You are absolutely right! Part of the horribleness is exactly companies like Google who were the ones teaching people that everything should be "free" as in usable without explicit money transaction, and now they are the ones who are (thanks to EU I guess) trying to revert that and make the business model viable through subscription.

So I do get why the problem exists and I feel no empathy for the companies that are to blame for that. But, I do worry that we have a whole generation of people who think that stuff should just exist and have no monetary value like it just materialized out of thin air without anyone working on it before and neither having to keep it running. That is not a healthy mental model and it will contribute to predatory companies being able to harvest data out of these people in the future meanwhile privacy-first companies can't get them as customers because they have to actually ask for money for their services.

[–] [email protected] 2 points 7 months ago

But, I do worry that we have a whole generation of people who think that stuff should just exist and have no monetary value like it just materialized out of thin air without anyone working on it before and neither having to keep it running. That is not a healthy mental model and it will contribute to predatory companies being able to harvest data out of these people in the future

I see where you are coming from there, and I don't disagree with your opinion, but I do still think that while that may objectively be a mindset that is potentially harmful, I feel the net impact in this context is more likely to be increased contribution to and support of things that really are Free (gratis and libre), nudging reality closer to a place where a lot of those sorts of services are free or donation-supported, and less likely to be in corporate hands unless those corporations improve their behavior.

A hard to summarize version of that sort of path and mindset is what initially pushed me away from Windows, but over more than a decade I've developed lots more reasons than cost for why I'd never go back, and for why I've become a Free Software enthusiast and advocate.

[–] [email protected] 3 points 7 months ago (1 children)

Stuff should be free. We live in an age where every one of us could be living a life of comfort and reasonable luxury with a modicum of work. In the meantime those of us who aren't being showered by the excesses of capitalism are fully entitled to stand in the splashes.

[–] [email protected] 1 points 7 months ago* (last edited 7 months ago)
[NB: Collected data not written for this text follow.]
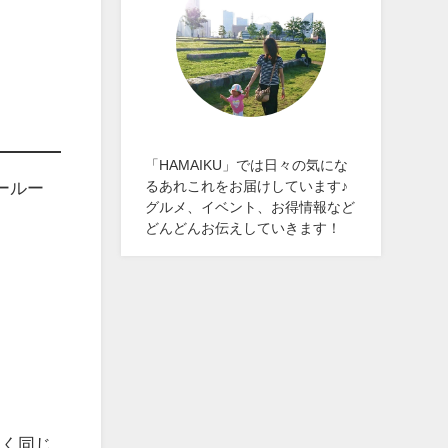
「HAMAIKU」では日々の気にな
ールー
るあれこれをお届けしています♪
グルメ、イベント、お得情報など
どんどんお伝えしていきます！
らく同じ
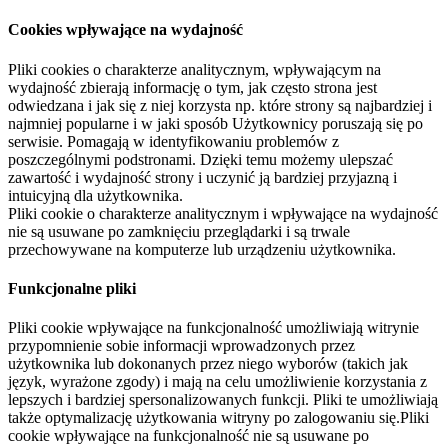
Cookies wpływające na wydajność
Pliki cookies o charakterze analitycznym, wpływającym na
wydajność zbierają informację o tym, jak często strona jest
odwiedzana i jak się z niej korzysta np. które strony są najbardziej i
najmniej popularne i w jaki sposób Użytkownicy poruszają się po
serwisie. Pomagają w identyfikowaniu problemów z
poszczególnymi podstronami. Dzięki temu możemy ulepszać
zawartość i wydajność strony i uczynić ją bardziej przyjazną i
intuicyjną dla użytkownika.
Pliki cookie o charakterze analitycznym i wpływające na wydajność
nie są usuwane po zamknięciu przeglądarki i są trwale
przechowywane na komputerze lub urządzeniu użytkownika.
Funkcjonalne pliki
Pliki cookie wpływające na funkcjonalność umożliwiają witrynie
przypomnienie sobie informacji wprowadzonych przez
użytkownika lub dokonanych przez niego wyborów (takich jak
język, wyrażone zgody) i mają na celu umożliwienie korzystania z
lepszych i bardziej spersonalizowanych funkcji. Pliki te umożliwiają
także optymalizację użytkowania witryny po zalogowaniu się.Pliki
cookie wpływające na funkcjonalność nie są usuwane po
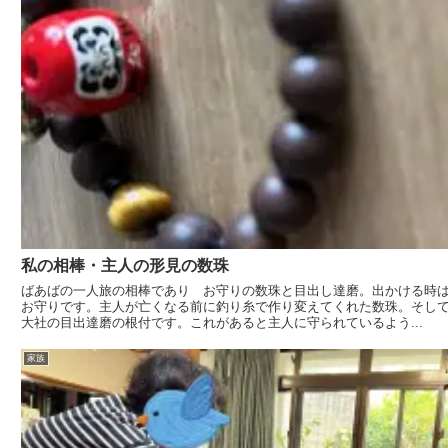
私の相棒・主人の形見の数珠
ばあばの一人旅の相棒であり お守りの数珠と目出し達磨。出かける時
お守りです。主人が亡くなる前に釣り糸で作り変えてくれた数珠。そし
大社の目出達磨の根付です。これがあると主人に守られているよう...
家族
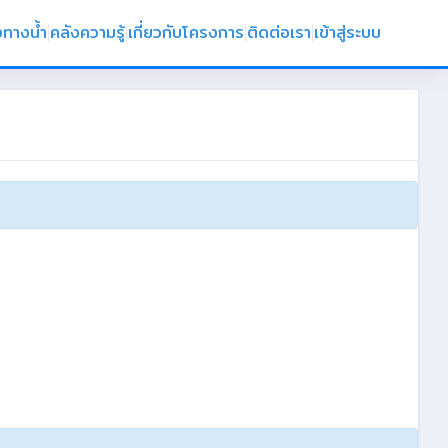
งทางน้ำ
คลังความรู้
เกี่ยวกับโครงการ
ติดต่อเรา
เข้าสู่ระบบ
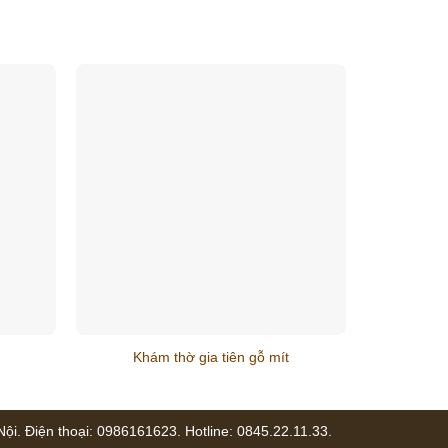
Khám thờ gia tiên gỗ mít
i. Điện thoại: 0986161623. Hotline: 0845.22.11.33.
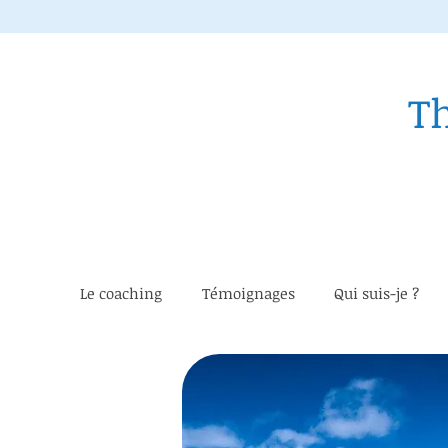
T
Le coaching
Témoignages
Qui suis-je ?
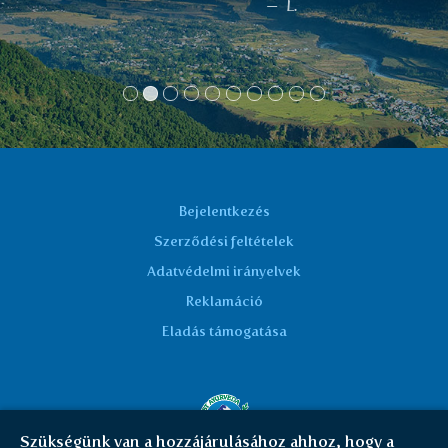
L.
Bejelentkezés
Szerződési feltételek
Adatvédelmi irányelvek
Reklamáció
Eladás támogatása
Szükségünk van a hozzájárulásához ahhoz, hogy a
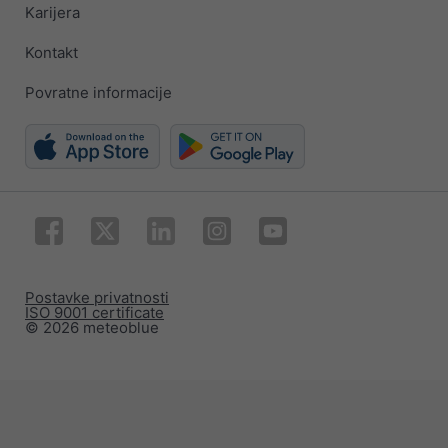
Karijera
Kontakt
Povratne informacije
Postavke privatnosti
ISO 9001 certificate
© 2026 meteoblue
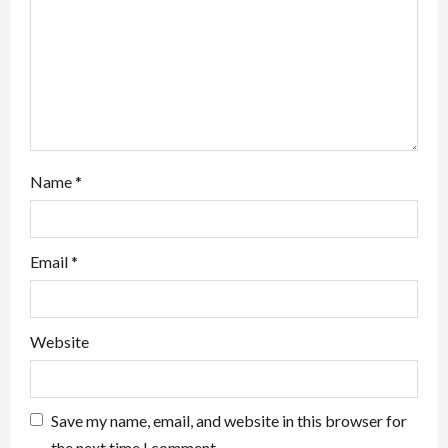
i
o
n
Name
*
Email
*
Website
Save my name, email, and website in this browser for
the next time I comment.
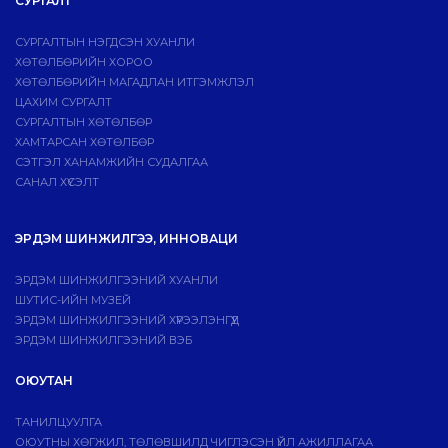
СУРГАЛТ
СУРГАЛТЫН НЭГДСЭН ХУАНЛИ
ХӨТӨЛБӨРИЙН ХОРОО
ХӨТӨЛБӨРИЙН МАГАДЛАН ИТГЭМЖЛЭЛ
ЦАХИМ СУРГАЛТ
СУРГАЛТЫН ХӨТӨЛБӨР
ХАМТАРСАН ХӨТӨЛБӨР
СЭТГЭЛ ХАНАМЖИЙН СУДАЛГАА
САНАЛ ХҮСЭЛТ
ЭРДЭМ ШИНЖИЛГЭЭ, ИННОВАЦИ
ЭРДЭМ ШИНЖИЛГЭЭНИЙ ХУАНЛИ
ШУТИС-ИЙН МУЗЕЙ
ЭРДЭМ ШИНЖИЛГЭЭНИЙ ХҮРЭЭЛЭНГҮҮД
ЭРДЭМ ШИНЖИЛГЭЭНИЙ ВЭБ
ОЮУТАН
ТАНИЛЦУУЛГА
ОЮУТНЫ ХӨГЖИЛ, ТӨЛӨВШИЛД ЧИГЛЭСЭН ҮЙЛ АЖИЛЛАГАА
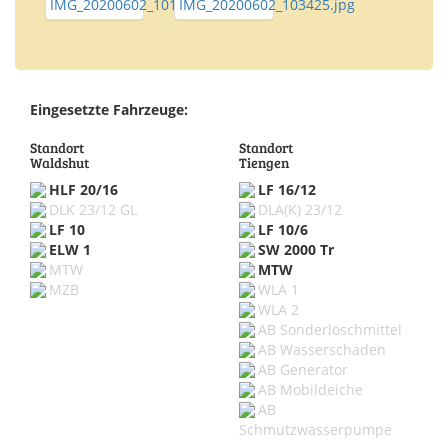
Eingesetzte Fahrzeuge:
Standort
Standort
Waldshut
Tiengen
HLF 20/16
LF 16/12
DLK 23/12 GL
DLA(K) 23/12
LF 10
LF 10/6
ELW 1
SW 2000 Tr
MTW
MTW
MZB
WLA 1
WLA 2
AB Sonderlöschmittel
AB Wasserschaden
AB Generator
AB Mobildeiche
AB
Schmutzwasserpumpe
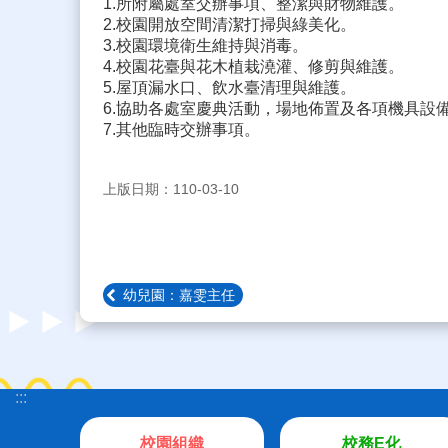
1.所附屬處室交辦事項、整潔與財物維護。
2.校園開放空間清潔打掃與綠美化。
3.校園環境衛生維持與消毒。
4.校園花臺與花木植栽澆灌、修剪與維護。
5.屋頂漏水口、飲水臺清理與維護。
6.協助各處室慶典活動，場地佈置及各項機具設
7.其他臨時交辦事項。
上版日期：110-03-10
幼兒園：嘉雯主任
:::
校園組織
校務E化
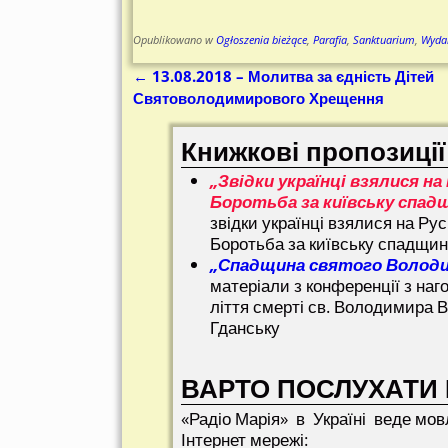
Opublikowano w
Ogłoszenia bieżące
,
Parafia
,
Sanktuarium
,
Wyda
←
13.08.2018 – Молитва за єдність Дітей
Nawigacja
Святоволодимирового Хрещення
Книжкові пропозиції
„Звідки українці взялися на 
Боротьба за київську спад
звідки українці взялися на Рус
Боротьба за київську спадщи
„Спадщина святого Волод
матеріали з конференції з наг
ліття смерті св. Володимира В
Гданську
ВАРТО ПОСЛУХАТИ 
«Радіо Марія» в Україні веде мов
Інтернет мережі:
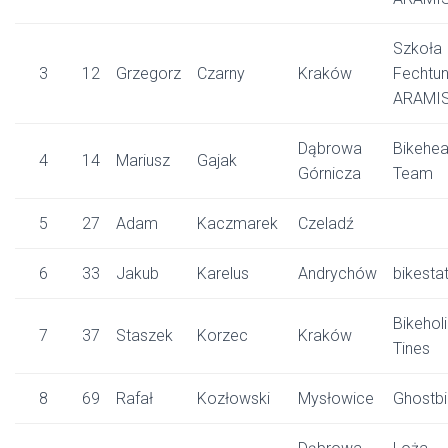
Szkoła
3
12
Grzegorz
Czarny
Kraków
Fechtu
ARAMI
Dąbrowa
Bikehe
4
14
Mariusz
Gajak
Górnicza
Team
5
27
Adam
Kaczmarek
Czeladź
6
33
Jakub
Karelus
Andrychów
bikestat
Bikehol
7
37
Staszek
Korzec
Kraków
Tines
8
69
Rafał
Kozłowski
Mysłowice
Ghostbi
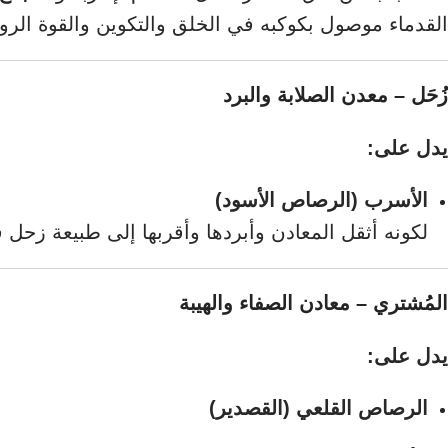
القدماء موصول بكوكبه في الخلق والتكوين والقوة الروح
زُحَل – معدن الصلابة والبرد
يدل على:
الأسرب (الرصاص الأسود)
لكونه أثقل المعادن وأبردها وأقربها إلى طبيعة زحل 
المُشتري – معادن الصفاء والهيبة
يدل على:
الرصاص القلعي (القصدير)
Well I mean stuff always has some costs assigned to it. Even if we are talking about Google or software in general, there are still people needed to create and maintain the software itself for the products, who in part also need to put some food on the table and get a roof above their heads. Then there are the infrastructure costs which are enormous on a global video streaming service like Youtube. Now, I do acknowledge that Google engineers are usually insanely well-paid, but that's the way life is when you absolutely need the people working for you. Other companies might choose to cut features while searching for cheaper developers but it is what it is. In the end, nothing is free and you always end up paying for services in a way or another. And I'm not sure if I would like to continue on the "free" services path that we saw in the last 15 years.